#### MATERIAL SHOWN

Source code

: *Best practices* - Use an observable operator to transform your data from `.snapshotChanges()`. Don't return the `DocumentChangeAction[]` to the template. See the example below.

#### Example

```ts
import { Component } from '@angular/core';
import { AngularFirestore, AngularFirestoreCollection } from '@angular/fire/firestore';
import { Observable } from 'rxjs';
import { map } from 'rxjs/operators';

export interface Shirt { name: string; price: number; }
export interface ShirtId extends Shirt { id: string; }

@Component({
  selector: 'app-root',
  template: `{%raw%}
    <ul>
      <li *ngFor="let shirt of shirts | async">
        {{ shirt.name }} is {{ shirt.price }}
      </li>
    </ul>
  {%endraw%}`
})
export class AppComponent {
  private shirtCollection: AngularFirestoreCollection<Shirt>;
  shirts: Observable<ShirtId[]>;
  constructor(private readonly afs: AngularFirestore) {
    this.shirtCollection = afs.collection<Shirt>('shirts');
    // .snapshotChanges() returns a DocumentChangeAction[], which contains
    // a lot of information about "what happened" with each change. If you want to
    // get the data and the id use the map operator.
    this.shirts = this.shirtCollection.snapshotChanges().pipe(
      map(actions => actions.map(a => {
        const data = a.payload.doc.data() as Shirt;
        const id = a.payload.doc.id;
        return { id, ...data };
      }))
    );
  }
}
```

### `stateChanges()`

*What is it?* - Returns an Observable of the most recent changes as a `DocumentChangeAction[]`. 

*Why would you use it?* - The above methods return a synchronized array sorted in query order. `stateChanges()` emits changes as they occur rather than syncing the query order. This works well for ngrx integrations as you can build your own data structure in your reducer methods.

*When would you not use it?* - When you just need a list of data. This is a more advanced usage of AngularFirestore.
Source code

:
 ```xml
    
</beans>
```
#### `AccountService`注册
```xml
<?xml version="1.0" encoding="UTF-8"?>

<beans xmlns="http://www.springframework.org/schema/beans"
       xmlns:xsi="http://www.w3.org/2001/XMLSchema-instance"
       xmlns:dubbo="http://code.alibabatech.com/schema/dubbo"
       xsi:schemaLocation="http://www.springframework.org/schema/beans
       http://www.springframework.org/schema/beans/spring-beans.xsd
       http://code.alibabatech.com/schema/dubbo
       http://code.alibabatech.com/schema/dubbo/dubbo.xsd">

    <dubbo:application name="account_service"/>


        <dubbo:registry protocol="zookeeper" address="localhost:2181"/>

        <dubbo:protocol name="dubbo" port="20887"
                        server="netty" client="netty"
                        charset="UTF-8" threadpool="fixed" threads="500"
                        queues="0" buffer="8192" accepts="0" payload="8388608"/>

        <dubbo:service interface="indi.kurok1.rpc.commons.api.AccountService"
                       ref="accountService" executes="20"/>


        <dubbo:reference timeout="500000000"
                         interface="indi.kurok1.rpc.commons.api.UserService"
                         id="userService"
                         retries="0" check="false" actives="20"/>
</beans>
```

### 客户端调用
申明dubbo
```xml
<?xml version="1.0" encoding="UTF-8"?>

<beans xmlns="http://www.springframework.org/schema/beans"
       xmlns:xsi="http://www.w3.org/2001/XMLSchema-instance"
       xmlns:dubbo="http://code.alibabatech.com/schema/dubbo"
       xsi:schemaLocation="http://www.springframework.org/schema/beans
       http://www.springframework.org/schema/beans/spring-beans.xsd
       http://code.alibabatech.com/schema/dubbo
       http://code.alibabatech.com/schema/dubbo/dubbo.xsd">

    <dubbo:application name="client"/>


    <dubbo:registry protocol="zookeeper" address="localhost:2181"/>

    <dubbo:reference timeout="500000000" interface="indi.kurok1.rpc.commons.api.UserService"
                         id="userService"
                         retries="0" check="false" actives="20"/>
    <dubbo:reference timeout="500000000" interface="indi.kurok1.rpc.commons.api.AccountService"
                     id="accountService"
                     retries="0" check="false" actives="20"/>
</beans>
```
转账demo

########

*PROMPT*: For the string "from", show each line of the entries above where it occurs.

*RESULT*:
: *Best practices* - Use an observable operator to transform your data from `.snapshotChanges()`. Don't return the `DocumentChangeAction[]` to the template. See the example below.
import { Component } from '@angular/core';
import { AngularFirestore, AngularFirestoreCollection } from '@angular/fire/firestore';
import { Observable } from 'rxjs';
import { map } from 'rxjs/operators';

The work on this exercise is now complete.